-------- Provided data
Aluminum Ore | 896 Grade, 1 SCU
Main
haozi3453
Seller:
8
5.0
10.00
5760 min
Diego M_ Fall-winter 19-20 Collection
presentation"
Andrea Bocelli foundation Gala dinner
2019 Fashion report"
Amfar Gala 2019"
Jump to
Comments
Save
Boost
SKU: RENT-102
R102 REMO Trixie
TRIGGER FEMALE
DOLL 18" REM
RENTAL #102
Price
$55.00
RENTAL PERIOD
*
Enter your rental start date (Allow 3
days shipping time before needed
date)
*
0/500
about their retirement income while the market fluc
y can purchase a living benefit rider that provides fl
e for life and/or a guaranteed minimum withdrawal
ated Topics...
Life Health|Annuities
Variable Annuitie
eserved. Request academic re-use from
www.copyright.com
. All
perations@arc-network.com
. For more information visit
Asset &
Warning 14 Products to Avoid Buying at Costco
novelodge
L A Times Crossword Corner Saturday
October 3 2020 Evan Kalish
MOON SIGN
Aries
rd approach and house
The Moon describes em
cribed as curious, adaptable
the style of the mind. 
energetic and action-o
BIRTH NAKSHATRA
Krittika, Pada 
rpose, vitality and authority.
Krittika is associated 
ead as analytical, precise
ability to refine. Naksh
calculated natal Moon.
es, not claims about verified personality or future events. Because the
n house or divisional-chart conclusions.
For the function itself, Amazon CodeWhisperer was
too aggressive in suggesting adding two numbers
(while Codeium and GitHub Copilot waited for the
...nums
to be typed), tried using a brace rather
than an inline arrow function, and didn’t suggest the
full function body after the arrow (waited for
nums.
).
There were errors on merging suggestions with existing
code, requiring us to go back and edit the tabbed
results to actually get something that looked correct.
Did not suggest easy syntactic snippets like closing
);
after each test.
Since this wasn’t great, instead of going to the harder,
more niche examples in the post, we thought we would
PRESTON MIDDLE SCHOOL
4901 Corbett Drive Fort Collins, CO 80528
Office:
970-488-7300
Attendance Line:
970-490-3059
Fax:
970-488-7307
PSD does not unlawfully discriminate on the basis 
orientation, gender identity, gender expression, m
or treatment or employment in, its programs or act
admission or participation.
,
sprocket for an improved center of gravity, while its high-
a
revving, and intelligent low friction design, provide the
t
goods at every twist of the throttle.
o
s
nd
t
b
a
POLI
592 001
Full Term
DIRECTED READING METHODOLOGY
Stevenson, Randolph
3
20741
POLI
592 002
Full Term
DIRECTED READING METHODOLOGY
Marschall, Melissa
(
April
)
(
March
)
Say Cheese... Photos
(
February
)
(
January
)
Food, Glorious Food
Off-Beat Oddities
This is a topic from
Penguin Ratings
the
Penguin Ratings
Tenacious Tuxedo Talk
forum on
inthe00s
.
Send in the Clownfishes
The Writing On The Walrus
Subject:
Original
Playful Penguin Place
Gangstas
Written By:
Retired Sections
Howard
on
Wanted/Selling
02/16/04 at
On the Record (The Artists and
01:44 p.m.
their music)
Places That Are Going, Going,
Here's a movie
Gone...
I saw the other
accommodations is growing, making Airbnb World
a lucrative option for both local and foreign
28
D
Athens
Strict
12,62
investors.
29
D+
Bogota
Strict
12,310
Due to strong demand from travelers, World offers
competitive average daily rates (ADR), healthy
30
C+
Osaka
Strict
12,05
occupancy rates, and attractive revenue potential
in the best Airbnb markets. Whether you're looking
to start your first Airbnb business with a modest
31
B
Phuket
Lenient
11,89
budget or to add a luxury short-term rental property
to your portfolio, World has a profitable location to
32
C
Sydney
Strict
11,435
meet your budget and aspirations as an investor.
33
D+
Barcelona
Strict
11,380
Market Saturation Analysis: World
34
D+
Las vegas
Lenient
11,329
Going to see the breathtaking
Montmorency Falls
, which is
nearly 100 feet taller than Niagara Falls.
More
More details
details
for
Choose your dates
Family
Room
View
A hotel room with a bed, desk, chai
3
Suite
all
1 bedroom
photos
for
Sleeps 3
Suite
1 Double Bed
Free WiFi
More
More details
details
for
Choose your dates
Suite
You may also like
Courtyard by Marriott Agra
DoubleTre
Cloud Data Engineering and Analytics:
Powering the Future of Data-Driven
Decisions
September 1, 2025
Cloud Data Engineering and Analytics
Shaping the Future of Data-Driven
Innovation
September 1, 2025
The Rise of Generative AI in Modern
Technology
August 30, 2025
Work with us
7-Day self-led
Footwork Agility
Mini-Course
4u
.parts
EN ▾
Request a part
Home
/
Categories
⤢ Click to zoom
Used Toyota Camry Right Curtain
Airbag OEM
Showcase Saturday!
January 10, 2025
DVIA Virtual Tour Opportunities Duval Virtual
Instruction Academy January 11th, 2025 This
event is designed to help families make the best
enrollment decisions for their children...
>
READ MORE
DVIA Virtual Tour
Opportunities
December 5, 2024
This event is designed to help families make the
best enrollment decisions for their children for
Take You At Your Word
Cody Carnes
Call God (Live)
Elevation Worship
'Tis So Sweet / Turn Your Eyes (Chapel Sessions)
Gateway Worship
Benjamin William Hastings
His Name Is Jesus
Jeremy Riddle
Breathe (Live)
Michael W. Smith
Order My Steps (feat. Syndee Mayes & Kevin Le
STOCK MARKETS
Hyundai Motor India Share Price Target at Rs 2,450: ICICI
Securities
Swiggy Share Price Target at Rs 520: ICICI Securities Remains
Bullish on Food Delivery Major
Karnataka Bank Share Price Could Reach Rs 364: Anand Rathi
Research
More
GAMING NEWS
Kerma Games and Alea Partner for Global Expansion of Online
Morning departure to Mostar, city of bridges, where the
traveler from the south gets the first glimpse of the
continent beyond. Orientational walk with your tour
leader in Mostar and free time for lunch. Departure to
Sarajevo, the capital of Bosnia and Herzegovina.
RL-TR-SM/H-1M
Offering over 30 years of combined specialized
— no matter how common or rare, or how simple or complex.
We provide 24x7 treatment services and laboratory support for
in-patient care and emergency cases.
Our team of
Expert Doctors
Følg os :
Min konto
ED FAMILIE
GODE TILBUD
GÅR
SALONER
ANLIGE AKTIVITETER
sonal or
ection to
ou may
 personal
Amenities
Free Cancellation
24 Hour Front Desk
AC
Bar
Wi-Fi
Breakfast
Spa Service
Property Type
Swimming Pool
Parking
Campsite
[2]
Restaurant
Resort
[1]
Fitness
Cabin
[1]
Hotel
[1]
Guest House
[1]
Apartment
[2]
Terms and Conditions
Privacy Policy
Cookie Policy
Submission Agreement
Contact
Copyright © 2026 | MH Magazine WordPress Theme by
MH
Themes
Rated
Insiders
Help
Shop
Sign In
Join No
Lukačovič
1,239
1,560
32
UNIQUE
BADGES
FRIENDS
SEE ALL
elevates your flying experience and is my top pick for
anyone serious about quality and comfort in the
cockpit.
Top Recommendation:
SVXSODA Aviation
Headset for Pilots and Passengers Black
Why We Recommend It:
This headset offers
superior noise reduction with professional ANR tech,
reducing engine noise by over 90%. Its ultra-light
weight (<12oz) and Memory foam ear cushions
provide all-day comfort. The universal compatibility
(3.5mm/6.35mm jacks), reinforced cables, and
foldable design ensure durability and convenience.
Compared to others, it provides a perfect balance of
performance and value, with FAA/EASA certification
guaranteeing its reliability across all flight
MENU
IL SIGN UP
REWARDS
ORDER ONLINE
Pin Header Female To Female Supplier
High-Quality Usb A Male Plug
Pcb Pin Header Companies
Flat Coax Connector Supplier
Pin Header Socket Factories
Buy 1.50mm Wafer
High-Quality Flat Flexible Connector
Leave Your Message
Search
----------------
Quote the records word for word, from the first line up to and including the line with "rd approach and house".

### [Problem solution]
Aluminum Ore | 896 Grade, 1 SCU
Main
haozi3453
Seller:
8
5.0
10.00
5760 min
Diego M_ Fall-winter 19-20 Collection
presentation"
Andrea Bocelli foundation Gala dinner
2019 Fashion report"
Amfar Gala 2019"
Jump to
Comments
Save
Boost
SKU: RENT-102
R102 REMO Trixie
TRIGGER FEMALE
DOLL 18" REM
RENTAL #102
Price
$55.00
RENTAL PERIOD
*
Enter your rental start date (Allow 3
days shipping time before needed
date)
*
0/500
about their retirement income while the market fluc
y can purchase a living benefit rider that provides fl
e for life and/or a guaranteed minimum withdrawal
ated Topics...
Life Health|Annuities
Variable Annuitie
eserved. Request academic re-use from
www.copyright.com
. All
perations@arc-network.com
. For more information visit
Asset &
Warning 14 Products to Avoid Buying at Costco
novelodge
L A Times Crossword Corner Saturday
October 3 2020 Evan Kalish
MOON SIGN
Aries
rd approach and house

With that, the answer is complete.